Keynote Speakers

Professor Daniel Mestre

Keynote: On the validity of VR experiments

Daniel R. Mestre is a senior researcher in the Institute of Movement Sciences (https://ism.univ-amu.fr/ ) in Marseilles. He is Head of the Mediterranean Virtual Reality Center (www.crvm.eu) and vice-president of the Association for eXtended Reality  (www.afxr.org). His major research interests concern visuo-spatial behavior, psychophysical and neuropsychological approaches to active information processing. Virtual and Mixed Reality is used as an experimental tool to understand the sensorimotor and cognitive determinants of our presence to the world, in both fundamental and applied domains. 

Professor Nadia Magnenat-Thalmann

Keynote: Communicating with Virtual Humans or Social humanoid robots: a natural Human Computer Interface

Professor Nadia Magnenat-Thalmann has pioneered research into virtual humans over the last 30 years. Since 1989, she is a Professor at the University of Geneva where she founded the interdisciplinary research group MIRALab. Her global domain of research is Virtual Humans and Social Robots. She has acquired a great experience of collaborative research through her strong participation to more than 50 European Research Projects. She has coordinated several projects, the most recent one is the Marie Curie Project MUSTISCALE HUMAN. She is Editor-in-Chief of The Visual Computer Journal published by Springer Verlag, Co- Editor-in-Chief of the journal Computer Animation and Virtual Worlds published by Wiley and Associate Editor of many other scientific journals. Together with her PhD students, she has published more than 500 papers and books on Virtual Humans and Social Robots with research topics such as 3D clothes, hair, body gestures and emotions modelling, and medical simulation. During her Career, she has received more than 30 Awards, very recently, she received the prestigious Humboldt Research Award in Germany. Besides directing her research group MIRALab in Switzerland, she is presently Professor and Director of the Institute for Media Innovation (IMI) at Nanyang Technological University, Singapore.

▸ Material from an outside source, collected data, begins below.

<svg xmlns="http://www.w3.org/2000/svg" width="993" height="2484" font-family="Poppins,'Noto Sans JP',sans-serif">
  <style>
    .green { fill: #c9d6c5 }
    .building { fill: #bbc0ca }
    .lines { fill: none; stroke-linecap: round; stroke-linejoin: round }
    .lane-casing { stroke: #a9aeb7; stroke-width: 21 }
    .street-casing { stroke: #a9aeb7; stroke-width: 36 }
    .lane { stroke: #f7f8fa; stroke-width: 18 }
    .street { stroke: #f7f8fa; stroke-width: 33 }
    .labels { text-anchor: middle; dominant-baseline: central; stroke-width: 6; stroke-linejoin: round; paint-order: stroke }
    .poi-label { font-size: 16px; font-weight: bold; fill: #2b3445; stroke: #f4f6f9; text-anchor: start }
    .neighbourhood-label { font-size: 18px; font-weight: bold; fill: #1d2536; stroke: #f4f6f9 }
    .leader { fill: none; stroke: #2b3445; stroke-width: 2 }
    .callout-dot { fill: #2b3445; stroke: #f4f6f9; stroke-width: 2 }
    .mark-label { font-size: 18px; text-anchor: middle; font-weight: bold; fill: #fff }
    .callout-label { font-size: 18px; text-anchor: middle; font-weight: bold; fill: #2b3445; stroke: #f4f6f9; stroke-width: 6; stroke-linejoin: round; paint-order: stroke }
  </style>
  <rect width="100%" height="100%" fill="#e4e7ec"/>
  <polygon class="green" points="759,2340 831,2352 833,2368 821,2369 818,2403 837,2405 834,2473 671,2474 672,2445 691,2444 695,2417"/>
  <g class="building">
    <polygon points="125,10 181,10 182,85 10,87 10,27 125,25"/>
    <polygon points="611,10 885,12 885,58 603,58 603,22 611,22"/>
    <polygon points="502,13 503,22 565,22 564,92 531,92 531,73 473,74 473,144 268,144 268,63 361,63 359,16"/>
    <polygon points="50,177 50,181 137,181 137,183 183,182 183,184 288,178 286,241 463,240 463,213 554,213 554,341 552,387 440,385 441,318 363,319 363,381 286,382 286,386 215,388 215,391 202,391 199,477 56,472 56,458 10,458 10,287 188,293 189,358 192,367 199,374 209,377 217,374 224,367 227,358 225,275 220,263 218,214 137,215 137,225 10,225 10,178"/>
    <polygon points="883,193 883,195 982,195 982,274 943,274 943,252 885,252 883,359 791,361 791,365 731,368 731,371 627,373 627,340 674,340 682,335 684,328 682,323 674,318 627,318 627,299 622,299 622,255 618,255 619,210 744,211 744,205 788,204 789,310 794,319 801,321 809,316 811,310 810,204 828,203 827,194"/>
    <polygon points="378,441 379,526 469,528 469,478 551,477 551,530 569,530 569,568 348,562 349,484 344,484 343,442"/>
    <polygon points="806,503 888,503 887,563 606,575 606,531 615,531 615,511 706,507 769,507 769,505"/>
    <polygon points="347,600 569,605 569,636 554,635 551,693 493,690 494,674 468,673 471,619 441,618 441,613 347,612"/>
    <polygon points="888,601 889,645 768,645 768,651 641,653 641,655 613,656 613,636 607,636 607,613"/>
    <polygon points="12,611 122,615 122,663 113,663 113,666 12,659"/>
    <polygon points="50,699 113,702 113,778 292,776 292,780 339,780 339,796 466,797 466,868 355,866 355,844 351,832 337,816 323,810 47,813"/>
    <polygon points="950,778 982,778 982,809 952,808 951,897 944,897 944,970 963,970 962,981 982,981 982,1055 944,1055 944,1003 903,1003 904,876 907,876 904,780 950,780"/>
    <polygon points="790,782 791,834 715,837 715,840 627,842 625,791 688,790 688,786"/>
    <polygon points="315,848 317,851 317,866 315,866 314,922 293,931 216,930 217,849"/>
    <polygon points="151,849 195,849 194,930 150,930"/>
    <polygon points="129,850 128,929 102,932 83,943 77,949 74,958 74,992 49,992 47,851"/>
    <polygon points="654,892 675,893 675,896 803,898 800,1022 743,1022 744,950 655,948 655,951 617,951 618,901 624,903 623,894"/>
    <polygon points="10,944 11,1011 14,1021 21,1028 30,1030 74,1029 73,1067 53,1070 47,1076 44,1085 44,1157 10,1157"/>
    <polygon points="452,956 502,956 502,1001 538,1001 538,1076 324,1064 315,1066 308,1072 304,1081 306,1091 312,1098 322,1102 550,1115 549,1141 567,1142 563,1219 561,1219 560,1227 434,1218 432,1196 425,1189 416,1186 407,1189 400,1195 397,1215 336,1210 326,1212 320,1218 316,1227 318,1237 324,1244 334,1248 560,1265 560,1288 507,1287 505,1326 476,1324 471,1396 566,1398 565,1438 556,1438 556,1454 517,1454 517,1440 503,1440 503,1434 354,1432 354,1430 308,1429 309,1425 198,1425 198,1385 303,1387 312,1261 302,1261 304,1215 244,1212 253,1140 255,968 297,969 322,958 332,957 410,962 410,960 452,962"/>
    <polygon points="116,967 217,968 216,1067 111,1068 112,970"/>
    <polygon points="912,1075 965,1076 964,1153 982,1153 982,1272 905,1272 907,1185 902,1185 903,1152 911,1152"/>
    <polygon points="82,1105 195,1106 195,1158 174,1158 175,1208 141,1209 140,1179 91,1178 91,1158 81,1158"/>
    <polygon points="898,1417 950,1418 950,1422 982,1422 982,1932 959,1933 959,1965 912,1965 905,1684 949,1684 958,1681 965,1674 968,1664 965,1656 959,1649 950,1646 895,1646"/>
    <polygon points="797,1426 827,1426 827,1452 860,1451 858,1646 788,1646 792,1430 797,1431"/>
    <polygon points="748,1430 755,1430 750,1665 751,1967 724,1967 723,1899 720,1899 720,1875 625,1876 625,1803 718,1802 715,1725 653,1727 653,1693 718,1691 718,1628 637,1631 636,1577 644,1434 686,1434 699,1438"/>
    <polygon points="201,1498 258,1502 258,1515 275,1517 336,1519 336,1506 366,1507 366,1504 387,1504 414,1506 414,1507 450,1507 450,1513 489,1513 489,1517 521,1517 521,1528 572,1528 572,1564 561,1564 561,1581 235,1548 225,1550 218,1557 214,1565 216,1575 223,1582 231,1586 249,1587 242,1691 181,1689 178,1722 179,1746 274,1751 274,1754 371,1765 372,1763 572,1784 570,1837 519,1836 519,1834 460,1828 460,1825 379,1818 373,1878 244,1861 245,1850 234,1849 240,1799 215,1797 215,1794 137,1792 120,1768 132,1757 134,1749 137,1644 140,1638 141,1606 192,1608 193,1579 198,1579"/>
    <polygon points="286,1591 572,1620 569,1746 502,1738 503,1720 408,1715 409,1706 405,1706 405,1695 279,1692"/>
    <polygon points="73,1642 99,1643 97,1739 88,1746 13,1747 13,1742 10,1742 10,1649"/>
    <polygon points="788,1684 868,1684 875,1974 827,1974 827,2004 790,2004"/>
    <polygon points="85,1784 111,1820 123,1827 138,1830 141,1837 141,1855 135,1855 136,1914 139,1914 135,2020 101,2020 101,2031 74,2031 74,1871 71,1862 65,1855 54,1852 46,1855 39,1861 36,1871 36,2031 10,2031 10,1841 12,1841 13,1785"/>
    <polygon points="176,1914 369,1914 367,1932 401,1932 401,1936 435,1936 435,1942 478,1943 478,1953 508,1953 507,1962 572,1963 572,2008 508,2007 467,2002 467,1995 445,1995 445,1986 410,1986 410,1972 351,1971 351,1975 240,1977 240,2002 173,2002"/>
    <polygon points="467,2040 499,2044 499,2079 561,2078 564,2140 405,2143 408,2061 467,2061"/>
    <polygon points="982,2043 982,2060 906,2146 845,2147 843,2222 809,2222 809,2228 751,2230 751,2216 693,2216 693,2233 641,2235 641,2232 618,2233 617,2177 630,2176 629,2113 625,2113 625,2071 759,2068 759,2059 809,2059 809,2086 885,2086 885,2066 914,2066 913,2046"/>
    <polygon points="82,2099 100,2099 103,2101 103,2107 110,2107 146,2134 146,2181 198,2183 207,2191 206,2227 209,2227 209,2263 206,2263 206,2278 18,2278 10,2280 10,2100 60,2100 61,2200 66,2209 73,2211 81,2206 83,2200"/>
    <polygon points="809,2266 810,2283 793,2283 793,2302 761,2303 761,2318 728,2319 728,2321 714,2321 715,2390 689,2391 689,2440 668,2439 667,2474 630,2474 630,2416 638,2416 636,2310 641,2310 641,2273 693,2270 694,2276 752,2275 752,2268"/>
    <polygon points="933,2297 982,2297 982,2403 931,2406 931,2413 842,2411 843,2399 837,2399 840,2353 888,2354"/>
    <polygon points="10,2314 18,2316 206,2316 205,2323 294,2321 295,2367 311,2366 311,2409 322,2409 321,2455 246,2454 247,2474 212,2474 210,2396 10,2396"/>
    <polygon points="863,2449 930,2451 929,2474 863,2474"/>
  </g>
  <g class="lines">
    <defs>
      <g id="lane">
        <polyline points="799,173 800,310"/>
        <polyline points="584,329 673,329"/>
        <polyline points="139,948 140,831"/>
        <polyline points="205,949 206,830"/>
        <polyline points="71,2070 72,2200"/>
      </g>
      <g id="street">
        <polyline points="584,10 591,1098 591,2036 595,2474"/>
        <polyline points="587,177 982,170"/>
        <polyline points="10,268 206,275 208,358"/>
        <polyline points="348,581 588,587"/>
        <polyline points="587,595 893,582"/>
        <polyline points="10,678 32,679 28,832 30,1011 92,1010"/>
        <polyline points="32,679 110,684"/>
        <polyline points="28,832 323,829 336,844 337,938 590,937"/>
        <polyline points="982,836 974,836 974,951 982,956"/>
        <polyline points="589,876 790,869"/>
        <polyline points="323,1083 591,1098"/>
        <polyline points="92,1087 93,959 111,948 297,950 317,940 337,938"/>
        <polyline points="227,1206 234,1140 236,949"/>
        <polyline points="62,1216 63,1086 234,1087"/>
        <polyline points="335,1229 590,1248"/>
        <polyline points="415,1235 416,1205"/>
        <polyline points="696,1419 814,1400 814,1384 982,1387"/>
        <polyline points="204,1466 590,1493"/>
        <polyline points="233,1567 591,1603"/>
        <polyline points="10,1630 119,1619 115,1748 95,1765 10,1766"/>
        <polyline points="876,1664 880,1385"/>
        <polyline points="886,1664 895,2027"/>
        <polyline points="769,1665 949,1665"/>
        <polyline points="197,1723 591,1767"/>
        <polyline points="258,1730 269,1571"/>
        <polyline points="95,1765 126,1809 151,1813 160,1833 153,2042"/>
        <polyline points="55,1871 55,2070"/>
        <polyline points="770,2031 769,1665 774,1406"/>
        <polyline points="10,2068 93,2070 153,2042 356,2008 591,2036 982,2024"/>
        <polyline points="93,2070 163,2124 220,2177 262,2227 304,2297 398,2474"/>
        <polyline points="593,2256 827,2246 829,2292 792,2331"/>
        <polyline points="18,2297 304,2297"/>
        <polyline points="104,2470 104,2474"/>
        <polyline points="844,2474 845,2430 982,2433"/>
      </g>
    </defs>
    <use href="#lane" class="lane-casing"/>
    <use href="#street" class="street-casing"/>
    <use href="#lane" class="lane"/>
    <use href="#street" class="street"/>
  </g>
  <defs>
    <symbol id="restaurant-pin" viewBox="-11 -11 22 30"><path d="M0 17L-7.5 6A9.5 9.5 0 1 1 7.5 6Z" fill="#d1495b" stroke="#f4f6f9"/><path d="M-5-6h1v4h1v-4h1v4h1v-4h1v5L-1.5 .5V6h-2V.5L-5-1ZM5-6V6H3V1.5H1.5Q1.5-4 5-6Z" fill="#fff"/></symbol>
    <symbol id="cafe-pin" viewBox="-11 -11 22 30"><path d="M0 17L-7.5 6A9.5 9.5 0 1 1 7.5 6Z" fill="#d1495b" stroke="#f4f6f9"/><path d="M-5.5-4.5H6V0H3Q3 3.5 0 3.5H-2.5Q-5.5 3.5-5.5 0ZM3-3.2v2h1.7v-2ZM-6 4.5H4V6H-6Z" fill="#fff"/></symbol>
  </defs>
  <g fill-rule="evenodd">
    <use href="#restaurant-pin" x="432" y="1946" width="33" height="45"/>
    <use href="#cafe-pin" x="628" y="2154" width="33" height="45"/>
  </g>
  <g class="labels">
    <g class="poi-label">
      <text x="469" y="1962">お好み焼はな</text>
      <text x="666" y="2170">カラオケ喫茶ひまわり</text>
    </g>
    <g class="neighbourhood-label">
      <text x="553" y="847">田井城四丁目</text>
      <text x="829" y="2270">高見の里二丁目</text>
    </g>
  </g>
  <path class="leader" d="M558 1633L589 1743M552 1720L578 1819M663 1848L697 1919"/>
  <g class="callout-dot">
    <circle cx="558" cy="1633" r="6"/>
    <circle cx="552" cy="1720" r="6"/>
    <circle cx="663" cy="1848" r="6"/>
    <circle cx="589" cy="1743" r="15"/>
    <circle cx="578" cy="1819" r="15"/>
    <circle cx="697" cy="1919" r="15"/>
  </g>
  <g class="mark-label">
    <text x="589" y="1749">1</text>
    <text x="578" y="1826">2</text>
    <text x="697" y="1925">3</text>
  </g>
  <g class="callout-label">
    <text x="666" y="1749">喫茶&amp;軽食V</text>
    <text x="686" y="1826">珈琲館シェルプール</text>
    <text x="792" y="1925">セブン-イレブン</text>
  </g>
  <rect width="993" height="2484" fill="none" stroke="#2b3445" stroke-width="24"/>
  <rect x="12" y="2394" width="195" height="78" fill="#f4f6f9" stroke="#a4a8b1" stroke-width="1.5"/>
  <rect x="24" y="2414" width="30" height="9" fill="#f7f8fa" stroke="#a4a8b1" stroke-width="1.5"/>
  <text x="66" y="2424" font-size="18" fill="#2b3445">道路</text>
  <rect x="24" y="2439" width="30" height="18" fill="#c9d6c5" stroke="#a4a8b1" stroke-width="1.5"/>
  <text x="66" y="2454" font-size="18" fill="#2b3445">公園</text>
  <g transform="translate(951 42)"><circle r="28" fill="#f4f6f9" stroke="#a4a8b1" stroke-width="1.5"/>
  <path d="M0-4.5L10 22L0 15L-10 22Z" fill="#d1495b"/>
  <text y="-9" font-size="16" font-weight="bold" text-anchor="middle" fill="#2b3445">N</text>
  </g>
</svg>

Professor Steven M. LaValle

Keynote: Challenges in Perception Engineering

Steven M. LaValle received the Ph.D. degree in electrical engineering from the University of Illinois, Champaign, IL, USA, in 1995.He is a professor at the University of Oulu, where he is co-leading the Perception Engineering Group, which pursues problems in virtual reality, robotics, and telepresence. From 1995 to 1997, he was a Postdoctoral Researcher and a Lecturer with the Department of Computer Science, Stanford University, Stanford, CA, USA. From 1997 to 2001, he was an Assistant Professor with the Department of Computer Science, Iowa State University, Ames, Iowa, USA. His research interests include robotics, virtual reality, sensing, planning algorithms, computational geometry, and control theory. He is mostly known for his introduction of the Rapidly-Exploring Random Tree algorithm, which is widely used in robotics and other engineering fields. He was also an early Founder and Chief Scientist of Oculus VR, acquired by Facebook in 2014, where he developed patented tracking technology for consumer virtual reality. He led a team of perceptual psychologists to provide principled approaches to virtual reality system calibration, health and safety, and the design of comfortable user experiences. He also authored the books Planning Algorithms, Sensing and Filtering, and Virtual Reality.